Tinha esquecido da visita de Milena, a entrevista de emprego ainda fresca na memória. Aos poucos conseguiu construir o castelo imaginário de fatos que culminaram naquela noite, algumas lacunas que seriam preenchidas somente na semana seguinte, aceitou resignada.
Naquela manhã tinha ido comprar alguns legumes para preparar uma salada na hora do almoço, enquanto observava os preços alguém tocou seu braço e puxou conversa de forma educada. Ao saírem do mercado, Milena se convidou para uma visita no final da tarde, não se viam há muito tempo, a nostalgia dos velhos tempos de colégio fez com que convite fosse natural. No colégio tinham sido boas amigas, compartilhavam gostos e vícios, as notas um pouco acima da média.

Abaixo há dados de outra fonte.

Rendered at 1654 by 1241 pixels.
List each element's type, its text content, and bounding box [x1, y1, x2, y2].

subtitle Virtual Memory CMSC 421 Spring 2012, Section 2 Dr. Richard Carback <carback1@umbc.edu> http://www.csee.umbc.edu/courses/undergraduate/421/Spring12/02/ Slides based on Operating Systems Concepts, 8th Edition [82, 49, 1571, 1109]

Ficou aliviada por não ter um gatinho de estimação, sempre quis. Dessa vez o instinto assassino, riu sozinha, do bichano poderia representar uma ameaça para a pequena periquita que subia com sua dona. Começou a pintar uma tela trágica da cena, penas voando por todo o apartamento e o gatinho assustado pela histeria assustadora de sua dona, após o estranhamento inicial veriam que o gatinho e a periquita tinham ficado amigos e passeavam descontraídos pelo apartamento, as donas contando histórias antigas que surgem nesses momentos para nunca mais serem lembradas. A tinta do quadro imaginário estava quase seca quando a campainha tocou.
- Achei que você não vinha! – Beatriz deu as boas-vindas da forma mais calorosa que conseguiu.

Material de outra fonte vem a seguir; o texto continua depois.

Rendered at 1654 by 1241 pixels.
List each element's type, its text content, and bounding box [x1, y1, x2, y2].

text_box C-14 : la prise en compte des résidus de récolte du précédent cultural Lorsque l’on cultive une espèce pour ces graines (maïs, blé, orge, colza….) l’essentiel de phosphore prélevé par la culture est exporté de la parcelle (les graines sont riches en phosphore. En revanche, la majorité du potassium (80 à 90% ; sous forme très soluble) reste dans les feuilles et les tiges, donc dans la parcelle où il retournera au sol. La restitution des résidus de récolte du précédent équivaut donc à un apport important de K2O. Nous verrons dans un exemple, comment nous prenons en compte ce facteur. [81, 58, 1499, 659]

- Você tinha esquecido que eu sei. – Milena respondeu num tom maroto enquanto ajeitava a gaiola nos braços.
- Tinha sim, e essa periquita?
- Eu sabia. – Milena disse enquanto caminhava alegre em direção à sala.
Conteve a vontade de contar detalhadamente como tinha sido a entrevista, ou suas ideias para nomes de gatinhos, tinha uma lista na última folha da agenda de telefones, foi para a cozinha buscar duas xícaras e a garrafa térmica, ela deve gostar de um bom chá nesse friozinho, respondeu a própria pergunta ao abrir a porta do armário em busca da caixinha de chá.
Pela janela observaram a noite que se espalhava por todos os espaços, as luzes dos postes refletiam nas poças de água formadas depois da chuva, o vento frio passeava despreocupado pelas ruas. Com as xícaras nas mãos sentaram no sofá, pensou em colocar alguma música para ter um som ambiente, a gaiola no chão entre o corredor e a sala, a periquita em silêncio, quase perguntou se ela tinha nome, mas achou uma pergunta desnecessária.
Conversaram sobre o período entre o fim do ensino médio e o presente, faculdades trancadas, empregos que pagavam mal, qualquer interesse romântico que terminara da mesma forma que havia começado: sem grandes expectativas, ainda tinham muito em comum. Talvez continuassem sendo amigas por muito tempo, mesmo que não se vissem com frequência, divagou esperando pelo momento adequado para falar de ÓVNIS e ufologia.
O silêncio da noite foi interrompido por um ruído da gaiola. Numa sequência grotesca, uma criatura sem forma despertou de dentro da gaiola e a destruiu sem muito esforço.
- Droga. – Milena disse ao se aproximar de Beatriz, ainda com a xícara nas mãos trêmulas.